# The 80-20 Principle – Pareto’s Principle

How it came along?

It was first proposed by the Italian economist Vilfred Pareto in 1906. He created a mathematical formula to describe the unequal distribution of wealth in the country. He observed that 20% of the people owned 80% of the wealth. Much later in the late 1940’s Dr. Joseph M. Juran proposed the “vital few trivial many principle”. This theory basically proposes that 20 percent of things are always responsible for 80% of the results. Moreover the principle came to be known as Pareto’s principle partly because the earlier work of Dr. Juran wasn’t clear and people thought he was applying Pareto’s Economic theory in a broader aspect and partly because Pareto’s principle sounded better than Juran’s principle.

What does it mean?

How to use it?

First we have to write down what are the main factors that are directly related to the problem or in general the question that is involved. If more than one factor is due to the same thing then count it as one single generic factor. Let us learn from a simple example.

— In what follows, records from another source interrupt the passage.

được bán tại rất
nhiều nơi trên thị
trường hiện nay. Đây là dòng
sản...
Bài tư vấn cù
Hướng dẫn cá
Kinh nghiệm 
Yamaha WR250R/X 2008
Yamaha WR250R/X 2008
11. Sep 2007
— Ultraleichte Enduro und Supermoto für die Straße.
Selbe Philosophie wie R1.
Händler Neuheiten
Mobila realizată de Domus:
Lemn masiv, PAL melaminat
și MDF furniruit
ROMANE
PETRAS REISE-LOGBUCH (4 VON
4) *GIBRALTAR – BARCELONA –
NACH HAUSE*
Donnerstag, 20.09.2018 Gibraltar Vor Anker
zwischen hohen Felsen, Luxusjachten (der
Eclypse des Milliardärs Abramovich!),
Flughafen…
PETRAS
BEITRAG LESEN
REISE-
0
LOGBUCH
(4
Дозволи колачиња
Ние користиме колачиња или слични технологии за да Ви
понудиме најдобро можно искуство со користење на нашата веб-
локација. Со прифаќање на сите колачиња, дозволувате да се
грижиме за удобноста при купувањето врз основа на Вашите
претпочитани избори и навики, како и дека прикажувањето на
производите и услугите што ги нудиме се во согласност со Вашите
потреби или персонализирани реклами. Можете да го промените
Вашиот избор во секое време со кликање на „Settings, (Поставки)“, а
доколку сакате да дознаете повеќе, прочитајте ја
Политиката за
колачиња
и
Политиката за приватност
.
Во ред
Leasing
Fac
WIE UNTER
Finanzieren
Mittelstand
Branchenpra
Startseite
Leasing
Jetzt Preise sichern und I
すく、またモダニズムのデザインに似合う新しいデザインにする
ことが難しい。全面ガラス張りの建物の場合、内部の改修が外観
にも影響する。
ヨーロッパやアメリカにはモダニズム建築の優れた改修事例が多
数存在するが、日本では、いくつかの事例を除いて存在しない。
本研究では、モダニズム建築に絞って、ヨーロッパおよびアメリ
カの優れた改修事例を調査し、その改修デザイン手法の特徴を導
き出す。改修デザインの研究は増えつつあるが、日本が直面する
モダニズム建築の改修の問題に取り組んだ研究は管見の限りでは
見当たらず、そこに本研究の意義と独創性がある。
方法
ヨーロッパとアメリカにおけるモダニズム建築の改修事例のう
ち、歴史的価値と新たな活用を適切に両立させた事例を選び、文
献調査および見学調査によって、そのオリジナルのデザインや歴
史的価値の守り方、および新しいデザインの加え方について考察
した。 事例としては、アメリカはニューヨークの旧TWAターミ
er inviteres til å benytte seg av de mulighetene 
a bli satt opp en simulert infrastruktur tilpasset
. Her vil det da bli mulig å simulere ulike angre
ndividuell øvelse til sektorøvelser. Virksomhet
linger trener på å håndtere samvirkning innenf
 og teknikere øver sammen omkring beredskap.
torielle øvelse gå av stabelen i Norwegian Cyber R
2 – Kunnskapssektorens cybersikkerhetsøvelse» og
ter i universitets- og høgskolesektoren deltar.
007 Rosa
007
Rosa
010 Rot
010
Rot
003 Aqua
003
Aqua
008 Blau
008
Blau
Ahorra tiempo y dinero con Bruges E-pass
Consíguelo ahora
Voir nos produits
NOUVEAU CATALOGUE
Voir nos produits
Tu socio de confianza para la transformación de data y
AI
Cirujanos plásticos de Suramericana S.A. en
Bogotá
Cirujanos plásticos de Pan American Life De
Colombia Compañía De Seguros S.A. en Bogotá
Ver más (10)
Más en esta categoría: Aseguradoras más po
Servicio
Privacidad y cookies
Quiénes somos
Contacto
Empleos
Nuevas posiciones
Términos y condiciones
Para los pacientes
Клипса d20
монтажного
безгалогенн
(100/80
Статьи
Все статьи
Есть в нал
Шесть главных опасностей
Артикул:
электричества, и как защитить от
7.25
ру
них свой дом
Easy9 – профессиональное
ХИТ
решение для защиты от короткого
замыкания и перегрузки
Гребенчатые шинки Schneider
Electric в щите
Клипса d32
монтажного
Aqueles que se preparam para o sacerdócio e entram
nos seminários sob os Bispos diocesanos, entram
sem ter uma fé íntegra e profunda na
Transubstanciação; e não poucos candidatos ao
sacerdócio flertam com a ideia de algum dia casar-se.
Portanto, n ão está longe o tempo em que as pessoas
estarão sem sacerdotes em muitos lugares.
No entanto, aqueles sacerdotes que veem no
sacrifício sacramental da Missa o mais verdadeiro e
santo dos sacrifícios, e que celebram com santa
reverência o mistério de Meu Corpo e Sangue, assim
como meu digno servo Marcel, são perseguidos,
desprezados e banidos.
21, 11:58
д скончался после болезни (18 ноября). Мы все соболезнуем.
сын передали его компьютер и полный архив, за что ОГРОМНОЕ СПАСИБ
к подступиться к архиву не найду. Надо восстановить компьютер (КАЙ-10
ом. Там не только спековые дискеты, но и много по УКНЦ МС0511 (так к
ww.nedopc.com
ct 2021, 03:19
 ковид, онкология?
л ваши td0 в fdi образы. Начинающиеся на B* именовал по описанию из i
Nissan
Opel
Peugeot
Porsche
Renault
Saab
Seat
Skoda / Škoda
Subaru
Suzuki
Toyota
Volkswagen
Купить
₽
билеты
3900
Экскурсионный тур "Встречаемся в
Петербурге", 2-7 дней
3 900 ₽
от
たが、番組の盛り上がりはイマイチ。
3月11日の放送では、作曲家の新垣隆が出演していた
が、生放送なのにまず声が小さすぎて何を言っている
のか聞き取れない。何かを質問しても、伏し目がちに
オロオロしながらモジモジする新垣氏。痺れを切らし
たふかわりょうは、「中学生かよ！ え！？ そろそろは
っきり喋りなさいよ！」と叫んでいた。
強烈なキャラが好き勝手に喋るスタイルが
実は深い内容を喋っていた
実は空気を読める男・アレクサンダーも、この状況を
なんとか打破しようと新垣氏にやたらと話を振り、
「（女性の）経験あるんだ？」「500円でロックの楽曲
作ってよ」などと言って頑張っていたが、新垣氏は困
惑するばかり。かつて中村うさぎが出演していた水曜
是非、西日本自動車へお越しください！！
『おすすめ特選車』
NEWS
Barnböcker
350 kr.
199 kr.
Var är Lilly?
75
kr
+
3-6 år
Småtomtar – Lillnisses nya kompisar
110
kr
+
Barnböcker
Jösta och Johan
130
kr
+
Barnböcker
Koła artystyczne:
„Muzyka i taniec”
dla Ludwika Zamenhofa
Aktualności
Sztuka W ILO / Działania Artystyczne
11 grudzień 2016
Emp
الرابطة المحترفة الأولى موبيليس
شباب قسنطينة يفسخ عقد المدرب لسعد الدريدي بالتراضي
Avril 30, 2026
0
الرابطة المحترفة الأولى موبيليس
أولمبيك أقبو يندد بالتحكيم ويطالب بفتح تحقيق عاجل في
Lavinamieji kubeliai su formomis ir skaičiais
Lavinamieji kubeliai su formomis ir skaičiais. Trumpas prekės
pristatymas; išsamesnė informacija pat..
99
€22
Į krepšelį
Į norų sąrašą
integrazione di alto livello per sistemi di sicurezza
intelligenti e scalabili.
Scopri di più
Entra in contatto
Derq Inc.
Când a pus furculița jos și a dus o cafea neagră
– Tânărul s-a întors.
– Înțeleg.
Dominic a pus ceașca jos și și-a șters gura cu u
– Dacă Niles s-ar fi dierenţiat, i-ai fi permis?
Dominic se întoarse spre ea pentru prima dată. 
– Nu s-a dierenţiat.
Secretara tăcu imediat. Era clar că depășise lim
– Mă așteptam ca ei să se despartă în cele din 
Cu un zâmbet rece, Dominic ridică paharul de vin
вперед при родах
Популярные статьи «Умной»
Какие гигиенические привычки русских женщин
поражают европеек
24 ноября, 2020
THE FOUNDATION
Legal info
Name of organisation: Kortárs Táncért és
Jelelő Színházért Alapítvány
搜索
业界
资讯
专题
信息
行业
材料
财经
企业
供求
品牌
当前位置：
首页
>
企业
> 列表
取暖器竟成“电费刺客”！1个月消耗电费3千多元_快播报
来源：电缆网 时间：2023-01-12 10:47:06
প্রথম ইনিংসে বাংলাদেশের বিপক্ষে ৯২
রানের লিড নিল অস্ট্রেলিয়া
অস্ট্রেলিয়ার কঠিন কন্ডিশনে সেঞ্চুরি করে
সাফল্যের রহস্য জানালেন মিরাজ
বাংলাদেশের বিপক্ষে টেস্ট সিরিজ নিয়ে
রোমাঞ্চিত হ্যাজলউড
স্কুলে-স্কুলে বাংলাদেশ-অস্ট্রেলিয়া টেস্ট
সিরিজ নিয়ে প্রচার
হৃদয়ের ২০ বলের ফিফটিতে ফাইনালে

Consider the contribution to the monthly household expense by various payments that should be considered. The major payments can be taken as:

House Rent- 10000

Electricity Bill- 500

Car Petrol Bill-1000

Telephone Bill-500

Child’s School Fees-1000

We then chart it out and observe the contribution made by each. In the example below we observe that out of the total expenditure of Rs.13000 house rent itself amounts to Rs.10000 which is almost 77% of the total expenditure. Moreover it is just one out of the 5 factors making 20 percent of the total factors. Thus we observe that in this case also 20 percent of the factor is contributing to 80 percent of the expense.

Thus we observe that 80-20 principle can in general be applied to any day-to-day problem and with proper analysis one can prioritize his course of action for better returns and efficient functioning.